Auth required: No (uses MFA token from login response)
curl -X POST https://your-rampart-instance/mfa/webauthn/login/begin \
-H "Content-Type: application/json" \
-d '{"mfa_token": "eyJhbGciOiJSUzI1NiIs..."}'
POST /mfa/webauthn/login/complete
Complete the WebAuthn login challenge by submitting the authenticator's assertion.
Auth required: No (uses MFA token)
Response (200 OK): Returns the same token response as a successful login.
Security Considerations
- Timing safety: Registration and login responses take a minimum of 250ms to prevent user enumeration via timing analysis.
- Account lockout: After exceeding the maximum failed login attempts (default: 5), the account is locked for a configurable duration (default: 15 minutes).

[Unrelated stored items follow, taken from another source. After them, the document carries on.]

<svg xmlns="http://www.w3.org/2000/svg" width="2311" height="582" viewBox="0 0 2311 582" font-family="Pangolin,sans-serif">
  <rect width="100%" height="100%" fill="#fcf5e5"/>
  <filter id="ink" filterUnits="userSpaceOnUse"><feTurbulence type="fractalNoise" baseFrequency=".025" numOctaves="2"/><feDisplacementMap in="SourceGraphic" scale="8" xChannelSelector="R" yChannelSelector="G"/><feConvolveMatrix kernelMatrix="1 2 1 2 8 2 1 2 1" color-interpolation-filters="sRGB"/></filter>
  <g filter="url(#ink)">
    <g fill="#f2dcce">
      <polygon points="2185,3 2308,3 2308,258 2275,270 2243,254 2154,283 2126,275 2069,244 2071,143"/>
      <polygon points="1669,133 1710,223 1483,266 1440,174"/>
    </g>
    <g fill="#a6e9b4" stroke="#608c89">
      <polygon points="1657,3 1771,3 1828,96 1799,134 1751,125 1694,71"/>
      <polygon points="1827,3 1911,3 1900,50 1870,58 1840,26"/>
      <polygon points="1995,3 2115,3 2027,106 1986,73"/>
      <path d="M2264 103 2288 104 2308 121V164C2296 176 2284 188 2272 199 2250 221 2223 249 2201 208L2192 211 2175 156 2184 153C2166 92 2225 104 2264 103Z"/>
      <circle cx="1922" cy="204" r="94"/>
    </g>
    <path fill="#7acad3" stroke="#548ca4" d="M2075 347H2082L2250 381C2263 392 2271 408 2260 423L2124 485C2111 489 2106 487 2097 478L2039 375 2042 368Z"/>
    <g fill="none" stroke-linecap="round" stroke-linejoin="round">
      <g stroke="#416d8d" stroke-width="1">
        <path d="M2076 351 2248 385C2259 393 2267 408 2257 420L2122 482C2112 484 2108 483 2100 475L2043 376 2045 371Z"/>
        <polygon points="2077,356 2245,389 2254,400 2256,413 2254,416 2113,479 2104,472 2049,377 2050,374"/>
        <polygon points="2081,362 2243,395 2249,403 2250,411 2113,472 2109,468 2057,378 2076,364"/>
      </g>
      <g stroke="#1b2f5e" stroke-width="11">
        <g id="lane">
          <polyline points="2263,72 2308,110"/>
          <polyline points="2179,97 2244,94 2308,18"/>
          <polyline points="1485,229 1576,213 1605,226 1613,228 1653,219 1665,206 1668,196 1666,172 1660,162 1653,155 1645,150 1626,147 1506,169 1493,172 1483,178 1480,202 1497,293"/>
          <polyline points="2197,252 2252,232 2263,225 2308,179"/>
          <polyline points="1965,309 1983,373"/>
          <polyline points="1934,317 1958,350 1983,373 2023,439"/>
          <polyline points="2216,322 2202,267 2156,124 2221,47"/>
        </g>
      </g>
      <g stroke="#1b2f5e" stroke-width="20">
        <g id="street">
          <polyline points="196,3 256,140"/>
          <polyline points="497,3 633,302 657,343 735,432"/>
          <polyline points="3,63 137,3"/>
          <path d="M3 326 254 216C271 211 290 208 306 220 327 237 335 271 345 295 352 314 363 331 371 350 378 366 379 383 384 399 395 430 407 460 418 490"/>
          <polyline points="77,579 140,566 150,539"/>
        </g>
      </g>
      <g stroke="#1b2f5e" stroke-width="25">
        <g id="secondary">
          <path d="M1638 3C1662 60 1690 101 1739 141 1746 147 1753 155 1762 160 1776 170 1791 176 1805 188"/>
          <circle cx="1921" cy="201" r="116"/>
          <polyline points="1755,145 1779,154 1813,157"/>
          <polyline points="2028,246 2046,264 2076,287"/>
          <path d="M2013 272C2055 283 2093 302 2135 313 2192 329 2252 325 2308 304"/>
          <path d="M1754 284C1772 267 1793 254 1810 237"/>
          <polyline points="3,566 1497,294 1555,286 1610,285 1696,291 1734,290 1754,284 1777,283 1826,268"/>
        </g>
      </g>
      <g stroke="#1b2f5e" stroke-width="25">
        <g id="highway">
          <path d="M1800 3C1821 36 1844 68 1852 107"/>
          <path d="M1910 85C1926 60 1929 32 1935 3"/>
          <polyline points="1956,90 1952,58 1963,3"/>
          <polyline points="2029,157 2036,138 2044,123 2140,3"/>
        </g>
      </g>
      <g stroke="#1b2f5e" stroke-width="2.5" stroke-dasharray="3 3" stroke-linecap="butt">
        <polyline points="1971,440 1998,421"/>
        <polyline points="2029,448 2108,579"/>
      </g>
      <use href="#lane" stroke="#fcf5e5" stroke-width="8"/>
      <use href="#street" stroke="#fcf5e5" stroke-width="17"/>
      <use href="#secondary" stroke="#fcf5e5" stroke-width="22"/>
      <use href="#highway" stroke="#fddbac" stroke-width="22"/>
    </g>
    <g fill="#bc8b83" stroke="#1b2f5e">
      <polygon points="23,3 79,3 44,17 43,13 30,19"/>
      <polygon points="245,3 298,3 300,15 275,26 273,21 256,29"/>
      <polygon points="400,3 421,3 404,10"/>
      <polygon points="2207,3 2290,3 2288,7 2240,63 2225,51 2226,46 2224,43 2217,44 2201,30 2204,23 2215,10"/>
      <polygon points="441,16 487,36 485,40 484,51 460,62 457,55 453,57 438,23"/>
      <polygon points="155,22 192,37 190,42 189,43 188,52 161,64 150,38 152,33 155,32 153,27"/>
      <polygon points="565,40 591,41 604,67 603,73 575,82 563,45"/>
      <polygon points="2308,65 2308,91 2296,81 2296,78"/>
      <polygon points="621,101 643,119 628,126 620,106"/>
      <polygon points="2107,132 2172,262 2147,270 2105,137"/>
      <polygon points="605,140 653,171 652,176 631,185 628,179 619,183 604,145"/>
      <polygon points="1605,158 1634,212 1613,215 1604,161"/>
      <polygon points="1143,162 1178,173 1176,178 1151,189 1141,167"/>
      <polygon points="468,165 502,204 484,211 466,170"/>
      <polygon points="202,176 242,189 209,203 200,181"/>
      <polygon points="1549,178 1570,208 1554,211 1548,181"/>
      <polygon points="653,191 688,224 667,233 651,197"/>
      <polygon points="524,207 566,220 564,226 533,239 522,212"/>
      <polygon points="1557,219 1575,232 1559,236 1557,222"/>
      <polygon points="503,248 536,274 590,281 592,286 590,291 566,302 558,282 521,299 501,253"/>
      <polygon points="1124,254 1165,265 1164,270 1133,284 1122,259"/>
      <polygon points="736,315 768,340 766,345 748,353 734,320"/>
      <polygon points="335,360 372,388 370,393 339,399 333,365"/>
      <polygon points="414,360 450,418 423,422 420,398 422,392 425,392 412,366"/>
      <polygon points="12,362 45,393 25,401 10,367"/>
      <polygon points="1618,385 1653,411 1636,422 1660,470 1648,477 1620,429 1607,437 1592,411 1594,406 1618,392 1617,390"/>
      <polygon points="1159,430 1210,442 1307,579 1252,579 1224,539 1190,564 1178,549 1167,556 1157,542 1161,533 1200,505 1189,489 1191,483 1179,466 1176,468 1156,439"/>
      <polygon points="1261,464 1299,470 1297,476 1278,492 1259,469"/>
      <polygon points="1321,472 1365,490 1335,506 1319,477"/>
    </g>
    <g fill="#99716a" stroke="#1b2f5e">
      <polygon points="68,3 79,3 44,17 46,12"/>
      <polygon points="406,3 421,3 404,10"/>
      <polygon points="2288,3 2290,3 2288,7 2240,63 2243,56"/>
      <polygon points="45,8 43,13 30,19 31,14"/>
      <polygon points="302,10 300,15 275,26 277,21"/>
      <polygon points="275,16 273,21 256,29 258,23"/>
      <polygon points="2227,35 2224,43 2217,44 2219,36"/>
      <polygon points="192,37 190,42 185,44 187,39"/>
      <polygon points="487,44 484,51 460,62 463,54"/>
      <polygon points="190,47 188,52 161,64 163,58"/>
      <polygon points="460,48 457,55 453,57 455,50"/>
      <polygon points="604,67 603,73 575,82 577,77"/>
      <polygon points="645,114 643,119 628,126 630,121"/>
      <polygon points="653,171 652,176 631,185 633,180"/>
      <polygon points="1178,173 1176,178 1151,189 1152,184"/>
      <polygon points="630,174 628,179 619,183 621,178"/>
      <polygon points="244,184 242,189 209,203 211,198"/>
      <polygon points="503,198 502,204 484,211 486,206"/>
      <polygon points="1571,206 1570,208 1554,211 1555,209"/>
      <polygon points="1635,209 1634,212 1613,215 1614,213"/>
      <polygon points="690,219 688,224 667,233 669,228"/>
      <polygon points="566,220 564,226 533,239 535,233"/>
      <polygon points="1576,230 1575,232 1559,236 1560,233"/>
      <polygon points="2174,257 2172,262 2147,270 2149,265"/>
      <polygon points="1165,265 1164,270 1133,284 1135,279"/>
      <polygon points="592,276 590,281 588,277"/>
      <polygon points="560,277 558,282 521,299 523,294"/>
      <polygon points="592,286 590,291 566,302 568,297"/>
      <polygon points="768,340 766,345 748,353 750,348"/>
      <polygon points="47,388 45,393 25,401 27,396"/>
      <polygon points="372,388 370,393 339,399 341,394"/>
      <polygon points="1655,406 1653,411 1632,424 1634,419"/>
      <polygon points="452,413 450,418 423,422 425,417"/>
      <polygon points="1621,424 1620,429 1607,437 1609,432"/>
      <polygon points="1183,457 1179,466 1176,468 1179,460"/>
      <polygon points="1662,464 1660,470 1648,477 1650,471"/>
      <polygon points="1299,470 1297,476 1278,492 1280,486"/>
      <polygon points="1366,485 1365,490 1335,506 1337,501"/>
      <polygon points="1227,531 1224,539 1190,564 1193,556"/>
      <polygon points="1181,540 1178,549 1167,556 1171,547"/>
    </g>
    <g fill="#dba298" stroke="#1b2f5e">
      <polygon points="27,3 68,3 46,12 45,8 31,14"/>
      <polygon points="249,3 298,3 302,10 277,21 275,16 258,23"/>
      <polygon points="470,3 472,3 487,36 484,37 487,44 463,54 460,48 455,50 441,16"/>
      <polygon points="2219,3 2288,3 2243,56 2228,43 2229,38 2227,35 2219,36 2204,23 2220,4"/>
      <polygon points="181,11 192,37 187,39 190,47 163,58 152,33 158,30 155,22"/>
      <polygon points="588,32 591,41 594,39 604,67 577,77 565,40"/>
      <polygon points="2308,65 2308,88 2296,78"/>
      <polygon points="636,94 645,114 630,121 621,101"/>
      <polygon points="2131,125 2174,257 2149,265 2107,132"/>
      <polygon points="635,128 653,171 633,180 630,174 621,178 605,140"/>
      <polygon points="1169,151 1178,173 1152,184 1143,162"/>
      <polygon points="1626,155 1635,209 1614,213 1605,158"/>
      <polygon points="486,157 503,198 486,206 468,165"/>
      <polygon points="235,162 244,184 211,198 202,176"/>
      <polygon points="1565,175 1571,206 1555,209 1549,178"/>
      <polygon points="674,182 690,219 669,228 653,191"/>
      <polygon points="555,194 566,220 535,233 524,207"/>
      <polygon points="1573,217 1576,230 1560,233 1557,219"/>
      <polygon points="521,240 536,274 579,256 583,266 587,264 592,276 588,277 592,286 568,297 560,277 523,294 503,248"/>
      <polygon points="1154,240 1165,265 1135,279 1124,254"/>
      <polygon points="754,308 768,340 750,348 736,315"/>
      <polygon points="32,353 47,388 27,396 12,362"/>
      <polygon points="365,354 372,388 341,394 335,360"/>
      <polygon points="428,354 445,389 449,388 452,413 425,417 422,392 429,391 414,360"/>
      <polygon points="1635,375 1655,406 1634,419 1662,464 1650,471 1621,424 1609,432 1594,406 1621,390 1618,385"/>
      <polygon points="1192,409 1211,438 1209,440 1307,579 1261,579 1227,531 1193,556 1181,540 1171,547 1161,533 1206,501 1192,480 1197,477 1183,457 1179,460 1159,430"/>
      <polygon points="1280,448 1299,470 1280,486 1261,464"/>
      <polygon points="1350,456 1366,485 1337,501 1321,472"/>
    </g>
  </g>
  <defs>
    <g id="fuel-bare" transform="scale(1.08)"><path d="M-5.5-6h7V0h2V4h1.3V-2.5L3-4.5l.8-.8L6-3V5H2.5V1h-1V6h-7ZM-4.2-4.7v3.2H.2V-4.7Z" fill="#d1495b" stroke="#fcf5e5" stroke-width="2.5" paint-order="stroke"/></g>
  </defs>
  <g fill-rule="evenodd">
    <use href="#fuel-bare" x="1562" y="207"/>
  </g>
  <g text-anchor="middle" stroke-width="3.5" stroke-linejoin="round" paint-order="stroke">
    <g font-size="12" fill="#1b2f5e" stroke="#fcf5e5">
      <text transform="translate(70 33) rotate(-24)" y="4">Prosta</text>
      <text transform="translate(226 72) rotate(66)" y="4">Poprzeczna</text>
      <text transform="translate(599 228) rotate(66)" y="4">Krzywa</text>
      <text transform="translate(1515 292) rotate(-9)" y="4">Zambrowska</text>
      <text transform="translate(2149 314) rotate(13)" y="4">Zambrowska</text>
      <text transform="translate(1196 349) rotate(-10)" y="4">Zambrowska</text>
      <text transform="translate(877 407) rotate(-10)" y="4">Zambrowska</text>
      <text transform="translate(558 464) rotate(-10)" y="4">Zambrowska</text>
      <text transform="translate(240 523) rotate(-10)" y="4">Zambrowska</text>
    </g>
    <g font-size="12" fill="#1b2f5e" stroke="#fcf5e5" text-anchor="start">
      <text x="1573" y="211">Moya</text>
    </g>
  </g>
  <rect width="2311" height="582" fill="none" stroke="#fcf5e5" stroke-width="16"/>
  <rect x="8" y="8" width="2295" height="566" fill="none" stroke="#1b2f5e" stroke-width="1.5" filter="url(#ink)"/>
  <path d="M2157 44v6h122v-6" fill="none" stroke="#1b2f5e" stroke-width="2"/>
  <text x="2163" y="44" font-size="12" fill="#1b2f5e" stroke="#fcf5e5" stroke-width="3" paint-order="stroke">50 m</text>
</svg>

- Refresh token rotation: Each refresh token is single-use. Reuse of an old token triggers session revocation (replay detection).
- Email enumeration prevention: The
/forgot-passwordand/verify-email/sendendpoints always return 200 regardless of whether the email exists. - Password policy: Passwords are validated against the organization's password policy (configurable min length, uppercase, lowercase, digit, special character requirements).